--- START ---

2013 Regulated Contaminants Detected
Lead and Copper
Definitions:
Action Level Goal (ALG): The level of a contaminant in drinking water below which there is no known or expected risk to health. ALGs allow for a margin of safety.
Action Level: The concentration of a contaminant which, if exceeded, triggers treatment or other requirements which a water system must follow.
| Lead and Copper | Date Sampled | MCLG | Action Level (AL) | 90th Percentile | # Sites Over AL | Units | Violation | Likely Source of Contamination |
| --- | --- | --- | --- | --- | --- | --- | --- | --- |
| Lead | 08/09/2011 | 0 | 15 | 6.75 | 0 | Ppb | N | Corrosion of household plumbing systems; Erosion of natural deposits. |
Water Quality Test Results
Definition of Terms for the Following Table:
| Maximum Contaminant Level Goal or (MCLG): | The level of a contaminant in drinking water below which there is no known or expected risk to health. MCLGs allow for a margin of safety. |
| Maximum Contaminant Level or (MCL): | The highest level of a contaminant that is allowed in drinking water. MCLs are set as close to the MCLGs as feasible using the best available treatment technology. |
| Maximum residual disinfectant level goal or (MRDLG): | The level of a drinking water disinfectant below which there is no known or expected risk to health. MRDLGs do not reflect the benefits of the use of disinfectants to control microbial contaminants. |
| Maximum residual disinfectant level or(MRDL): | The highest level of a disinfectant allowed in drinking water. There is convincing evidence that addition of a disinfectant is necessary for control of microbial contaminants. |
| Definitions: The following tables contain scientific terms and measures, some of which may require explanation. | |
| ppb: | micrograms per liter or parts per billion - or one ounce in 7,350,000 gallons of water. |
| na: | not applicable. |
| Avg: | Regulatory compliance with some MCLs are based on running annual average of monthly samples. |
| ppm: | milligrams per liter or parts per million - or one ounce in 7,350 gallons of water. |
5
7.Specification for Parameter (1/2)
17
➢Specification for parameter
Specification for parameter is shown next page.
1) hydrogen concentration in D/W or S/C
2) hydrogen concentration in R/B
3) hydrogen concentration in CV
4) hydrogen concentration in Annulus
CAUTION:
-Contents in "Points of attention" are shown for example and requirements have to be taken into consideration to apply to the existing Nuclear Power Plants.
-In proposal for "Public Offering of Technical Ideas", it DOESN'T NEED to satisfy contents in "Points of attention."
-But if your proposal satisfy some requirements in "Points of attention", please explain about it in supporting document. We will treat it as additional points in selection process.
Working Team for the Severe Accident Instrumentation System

--- END ---
--- START ---

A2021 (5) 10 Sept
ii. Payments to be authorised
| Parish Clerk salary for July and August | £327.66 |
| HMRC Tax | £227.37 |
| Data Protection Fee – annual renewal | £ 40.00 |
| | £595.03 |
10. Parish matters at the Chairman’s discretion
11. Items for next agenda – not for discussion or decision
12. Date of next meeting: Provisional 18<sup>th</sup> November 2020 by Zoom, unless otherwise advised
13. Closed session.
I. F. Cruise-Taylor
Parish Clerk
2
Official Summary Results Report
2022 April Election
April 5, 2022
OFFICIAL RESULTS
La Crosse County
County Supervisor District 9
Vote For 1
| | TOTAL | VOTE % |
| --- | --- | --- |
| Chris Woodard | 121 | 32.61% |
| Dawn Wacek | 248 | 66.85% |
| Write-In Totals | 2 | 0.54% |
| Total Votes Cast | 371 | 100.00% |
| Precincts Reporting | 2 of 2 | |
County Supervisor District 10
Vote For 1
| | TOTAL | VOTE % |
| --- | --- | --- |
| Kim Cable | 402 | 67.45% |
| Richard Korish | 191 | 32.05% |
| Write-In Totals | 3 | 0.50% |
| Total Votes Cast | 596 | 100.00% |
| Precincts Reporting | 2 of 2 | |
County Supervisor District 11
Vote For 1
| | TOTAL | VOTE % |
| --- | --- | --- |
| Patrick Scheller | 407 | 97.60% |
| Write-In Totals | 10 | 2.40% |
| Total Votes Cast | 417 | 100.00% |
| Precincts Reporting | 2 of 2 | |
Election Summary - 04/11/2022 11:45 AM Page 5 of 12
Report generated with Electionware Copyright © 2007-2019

--- END ---
--- START ---

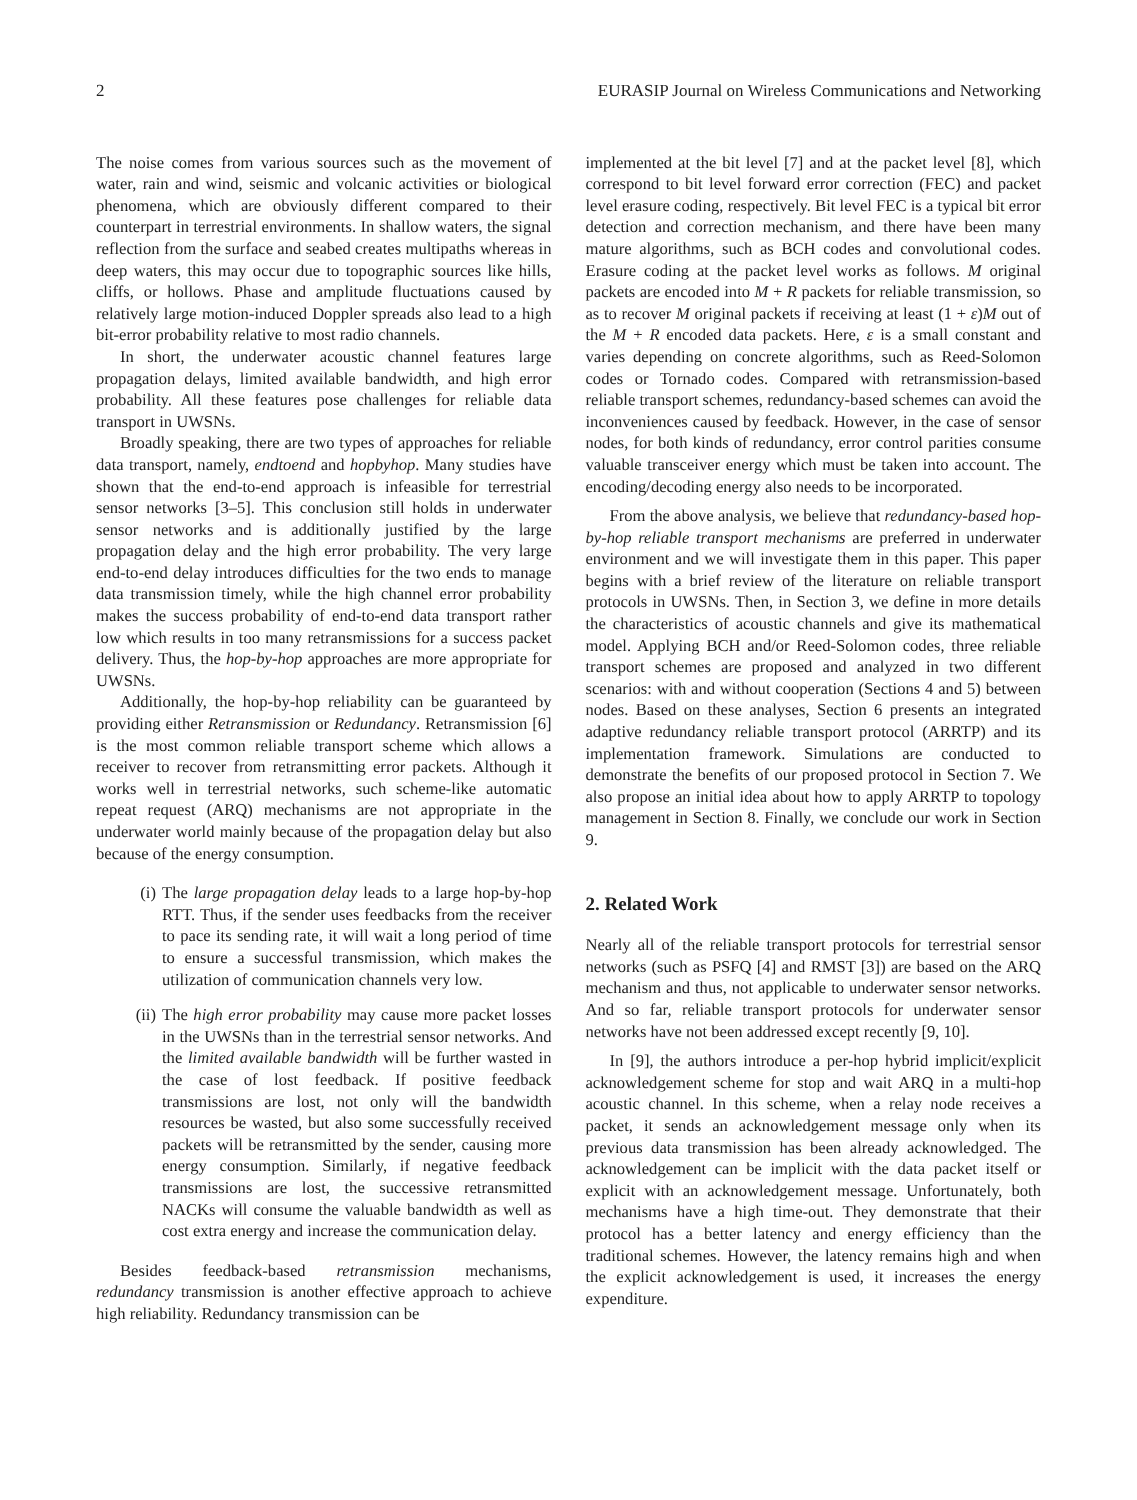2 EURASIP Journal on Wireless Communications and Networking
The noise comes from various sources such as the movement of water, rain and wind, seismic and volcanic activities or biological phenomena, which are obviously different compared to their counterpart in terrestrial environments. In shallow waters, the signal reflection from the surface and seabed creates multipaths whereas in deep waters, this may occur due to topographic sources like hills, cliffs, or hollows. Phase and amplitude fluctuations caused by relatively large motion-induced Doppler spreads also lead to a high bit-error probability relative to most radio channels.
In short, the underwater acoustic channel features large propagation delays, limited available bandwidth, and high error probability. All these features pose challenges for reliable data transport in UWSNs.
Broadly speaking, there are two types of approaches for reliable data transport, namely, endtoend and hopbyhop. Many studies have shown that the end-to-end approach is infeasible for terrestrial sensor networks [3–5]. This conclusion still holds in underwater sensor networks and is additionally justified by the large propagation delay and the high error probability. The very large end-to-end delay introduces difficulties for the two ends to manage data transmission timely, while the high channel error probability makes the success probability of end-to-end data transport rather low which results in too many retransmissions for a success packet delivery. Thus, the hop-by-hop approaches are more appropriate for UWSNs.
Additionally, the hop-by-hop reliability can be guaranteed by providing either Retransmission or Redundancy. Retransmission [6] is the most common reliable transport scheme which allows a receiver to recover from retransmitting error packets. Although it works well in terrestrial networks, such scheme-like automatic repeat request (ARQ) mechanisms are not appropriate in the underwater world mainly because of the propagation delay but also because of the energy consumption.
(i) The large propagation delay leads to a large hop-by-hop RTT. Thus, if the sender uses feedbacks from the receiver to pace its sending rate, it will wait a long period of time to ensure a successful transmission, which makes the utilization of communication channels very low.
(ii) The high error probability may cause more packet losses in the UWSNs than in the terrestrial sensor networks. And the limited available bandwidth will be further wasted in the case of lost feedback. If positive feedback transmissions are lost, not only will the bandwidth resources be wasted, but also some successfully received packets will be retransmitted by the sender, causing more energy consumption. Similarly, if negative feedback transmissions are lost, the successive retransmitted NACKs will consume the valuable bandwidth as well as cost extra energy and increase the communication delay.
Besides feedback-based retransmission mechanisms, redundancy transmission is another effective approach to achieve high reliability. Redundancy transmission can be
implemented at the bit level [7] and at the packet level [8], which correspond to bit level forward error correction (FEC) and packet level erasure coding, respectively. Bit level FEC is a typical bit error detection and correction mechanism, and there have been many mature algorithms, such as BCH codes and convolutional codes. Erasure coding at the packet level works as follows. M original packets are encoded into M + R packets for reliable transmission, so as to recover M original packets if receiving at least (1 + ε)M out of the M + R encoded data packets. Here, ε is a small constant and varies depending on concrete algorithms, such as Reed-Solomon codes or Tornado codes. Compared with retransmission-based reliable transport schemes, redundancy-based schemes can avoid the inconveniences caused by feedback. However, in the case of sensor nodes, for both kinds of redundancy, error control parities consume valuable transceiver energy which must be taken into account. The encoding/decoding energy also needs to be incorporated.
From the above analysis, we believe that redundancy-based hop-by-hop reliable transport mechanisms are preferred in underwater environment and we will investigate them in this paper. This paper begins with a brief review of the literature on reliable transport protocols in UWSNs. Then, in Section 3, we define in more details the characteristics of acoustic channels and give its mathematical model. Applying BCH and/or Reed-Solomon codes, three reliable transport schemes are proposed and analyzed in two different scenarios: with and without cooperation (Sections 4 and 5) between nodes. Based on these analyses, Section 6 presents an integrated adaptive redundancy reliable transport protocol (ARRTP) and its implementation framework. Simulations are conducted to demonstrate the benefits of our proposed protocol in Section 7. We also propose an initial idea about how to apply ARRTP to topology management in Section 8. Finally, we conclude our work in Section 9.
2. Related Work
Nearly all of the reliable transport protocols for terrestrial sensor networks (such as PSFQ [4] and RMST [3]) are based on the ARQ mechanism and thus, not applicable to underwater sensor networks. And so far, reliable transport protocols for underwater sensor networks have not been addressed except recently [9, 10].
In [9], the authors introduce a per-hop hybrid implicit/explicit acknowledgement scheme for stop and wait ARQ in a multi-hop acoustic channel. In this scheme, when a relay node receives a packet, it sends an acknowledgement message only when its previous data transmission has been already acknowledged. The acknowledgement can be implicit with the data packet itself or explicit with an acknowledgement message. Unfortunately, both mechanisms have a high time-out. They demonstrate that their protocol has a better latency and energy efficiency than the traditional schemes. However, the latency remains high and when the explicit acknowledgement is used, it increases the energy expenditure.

--- END ---

WORK ITEM: From the records above, extract exactly and only the lines that begin at the line with "Totals | 2 | 0.54% |" and stop after the line with "Election Summary - 04/11/2022".

SOLUTION FOR THIS PROBLEM:
| Write-In Totals | 2 | 0.54% |
| Total Votes Cast | 371 | 100.00% |
| Precincts Reporting | 2 of 2 | |
County Supervisor District 10
Vote For 1
| | TOTAL | VOTE % |
| --- | --- | --- |
| Kim Cable | 402 | 67.45% |
| Richard Korish | 191 | 32.05% |
| Write-In Totals | 3 | 0.50% |
| Total Votes Cast | 596 | 100.00% |
| Precincts Reporting | 2 of 2 | |
County Supervisor District 11
Vote For 1
| | TOTAL | VOTE % |
| --- | --- | --- |
| Patrick Scheller | 407 | 97.60% |
| Write-In Totals | 10 | 2.40% |
| Total Votes Cast | 417 | 100.00% |
| Precincts Reporting | 2 of 2 | |
Election Summary - 04/11/2022 11:45 AM Page 5 of 12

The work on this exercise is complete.